====== Input data ======

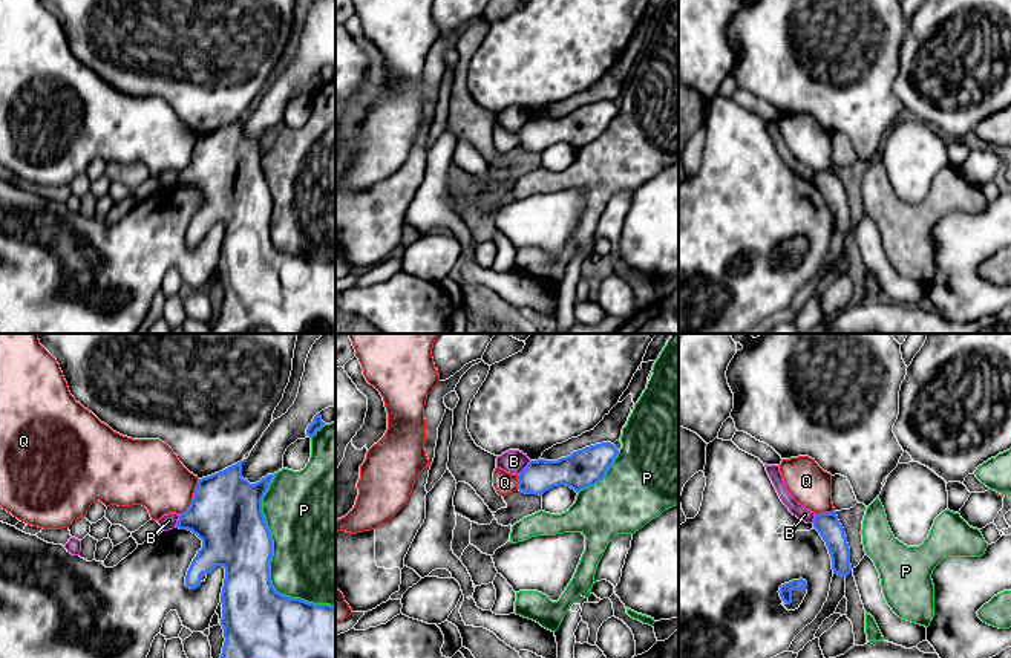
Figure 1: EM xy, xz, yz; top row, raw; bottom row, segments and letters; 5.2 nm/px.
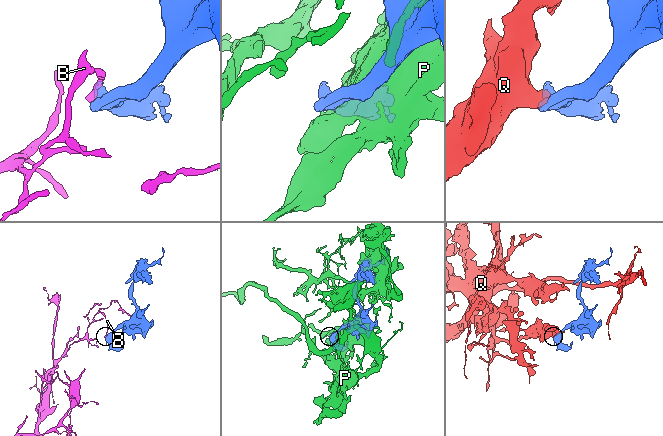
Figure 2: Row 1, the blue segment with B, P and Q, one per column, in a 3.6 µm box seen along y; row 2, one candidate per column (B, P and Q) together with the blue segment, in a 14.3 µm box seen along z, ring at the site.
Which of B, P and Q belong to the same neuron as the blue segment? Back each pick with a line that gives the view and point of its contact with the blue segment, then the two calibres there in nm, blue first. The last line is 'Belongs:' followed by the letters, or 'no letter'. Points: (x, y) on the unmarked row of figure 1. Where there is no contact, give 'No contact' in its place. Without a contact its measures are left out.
Belongs: no letter

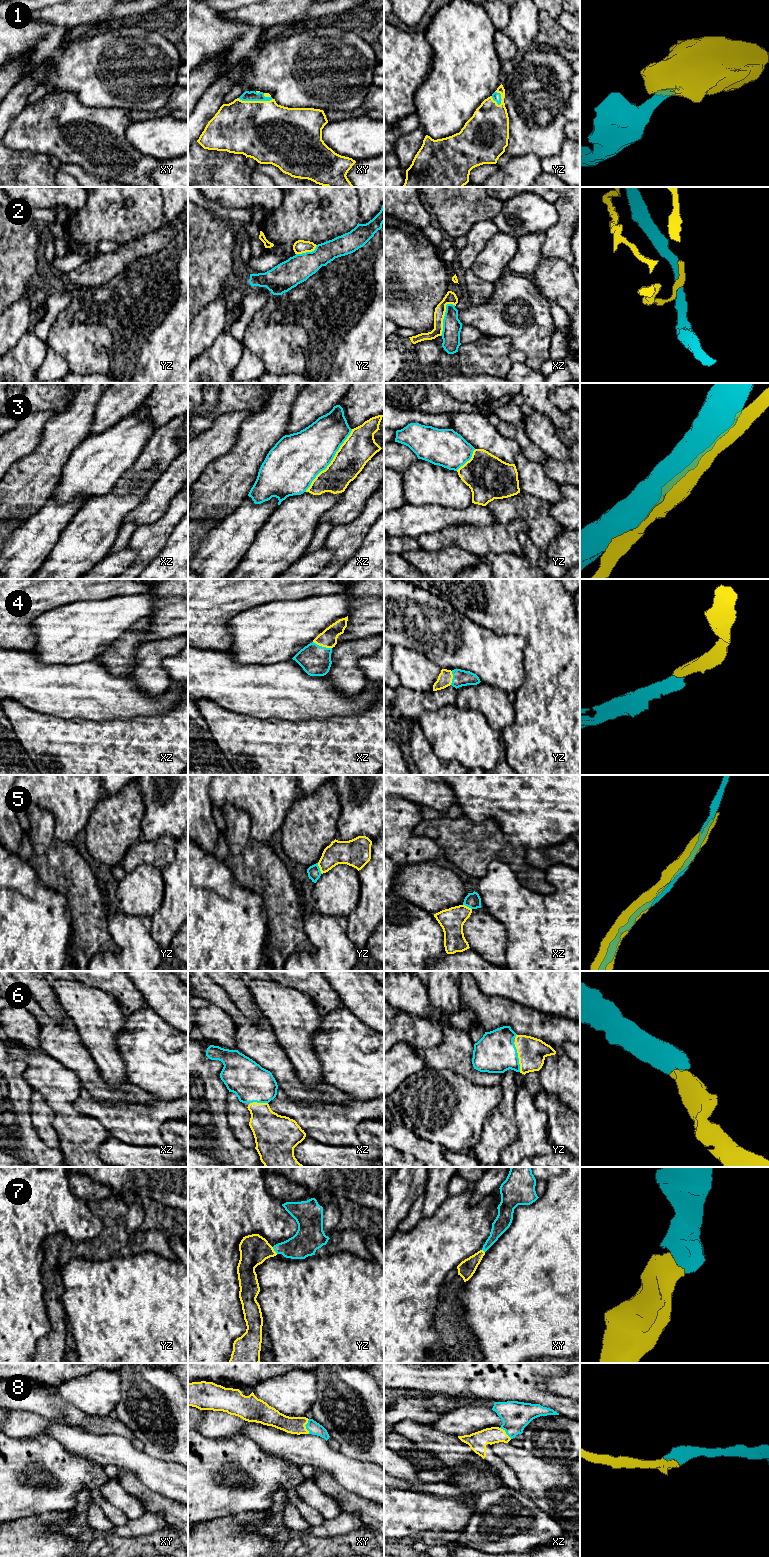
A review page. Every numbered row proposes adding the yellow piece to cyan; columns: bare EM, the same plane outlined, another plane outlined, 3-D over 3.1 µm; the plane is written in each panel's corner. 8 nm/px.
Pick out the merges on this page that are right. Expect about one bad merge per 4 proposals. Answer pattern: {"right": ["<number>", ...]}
{"right": ["1", "4", "6", "7", "8"]}

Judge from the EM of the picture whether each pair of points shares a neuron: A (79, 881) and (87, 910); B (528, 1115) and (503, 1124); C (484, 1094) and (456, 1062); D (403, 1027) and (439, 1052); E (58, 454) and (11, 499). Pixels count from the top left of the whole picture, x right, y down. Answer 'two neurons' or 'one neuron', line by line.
A: one neuron
B: two neurons
C: two neurons
D: two neurons
E: one neuron

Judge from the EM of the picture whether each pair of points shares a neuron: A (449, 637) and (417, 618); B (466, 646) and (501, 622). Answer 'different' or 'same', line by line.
A: same
B: different

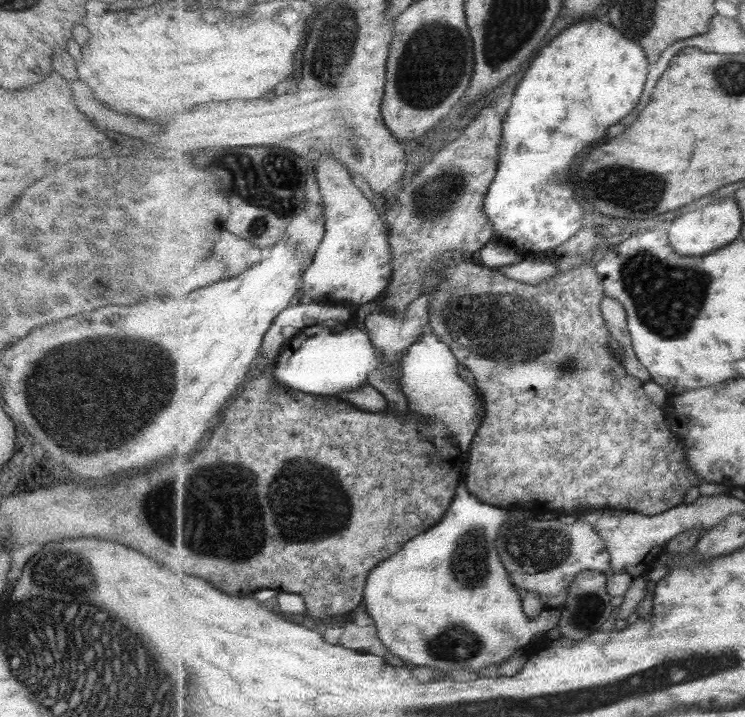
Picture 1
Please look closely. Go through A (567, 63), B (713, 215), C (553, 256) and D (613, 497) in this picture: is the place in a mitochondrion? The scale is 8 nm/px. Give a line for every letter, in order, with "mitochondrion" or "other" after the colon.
A: other
B: other
C: other
D: other

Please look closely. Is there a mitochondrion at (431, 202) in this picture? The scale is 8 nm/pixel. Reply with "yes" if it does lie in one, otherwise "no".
yes

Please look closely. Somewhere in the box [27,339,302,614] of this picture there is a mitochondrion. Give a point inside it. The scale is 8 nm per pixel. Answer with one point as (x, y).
(191, 530)

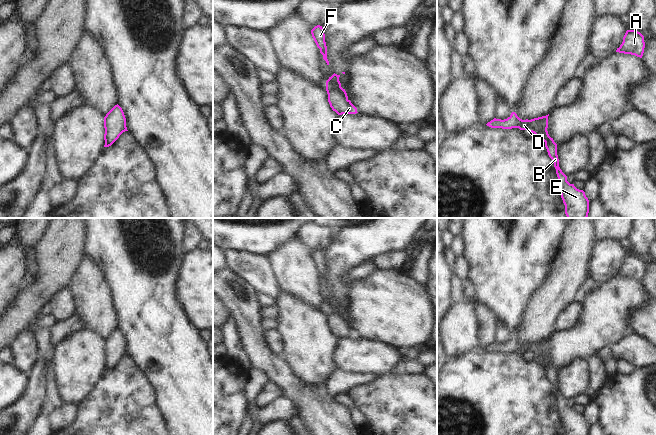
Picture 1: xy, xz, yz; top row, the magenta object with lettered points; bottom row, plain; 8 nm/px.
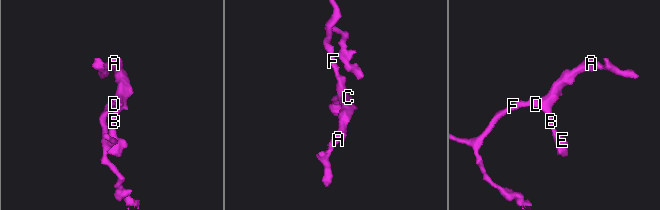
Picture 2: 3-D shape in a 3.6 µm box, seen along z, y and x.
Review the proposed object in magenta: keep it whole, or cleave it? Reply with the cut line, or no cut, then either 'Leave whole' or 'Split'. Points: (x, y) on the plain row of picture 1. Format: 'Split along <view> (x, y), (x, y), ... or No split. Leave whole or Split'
No split. Leave whole.

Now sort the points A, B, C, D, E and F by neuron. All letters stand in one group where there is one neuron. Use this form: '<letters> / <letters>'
A B C D E F

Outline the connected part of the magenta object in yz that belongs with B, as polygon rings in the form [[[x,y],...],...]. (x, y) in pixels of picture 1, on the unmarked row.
[[[515,336],[504,344],[494,342],[486,349],[491,352],[512,353],[519,352],[527,354],[539,360],[544,366],[549,381],[554,386],[556,398],[558,401],[558,412],[561,422],[565,429],[565,435],[589,435],[589,424],[583,414],[577,413],[574,408],[567,405],[567,400],[559,391],[559,383],[557,379],[557,368],[548,358],[548,339],[534,342],[531,344],[520,343]]]

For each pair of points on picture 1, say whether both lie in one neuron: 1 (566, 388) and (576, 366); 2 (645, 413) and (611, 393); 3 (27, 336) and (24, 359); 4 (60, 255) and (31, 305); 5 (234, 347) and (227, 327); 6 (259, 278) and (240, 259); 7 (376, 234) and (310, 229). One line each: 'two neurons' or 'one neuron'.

======

■ What is expected: Collect from the data above every line that includes "seen".

■ Task output:
Figure 2: Row 1, the blue segment with B, P and Q, one per column, in a 3.6 µm box seen along y; row 2, one candidate per column (B, P and Q) together with the blue segment, in a 14.3 µm box seen along z, ring at the site.
Picture 2: 3-D shape in a 3.6 µm box, seen along z, y and x.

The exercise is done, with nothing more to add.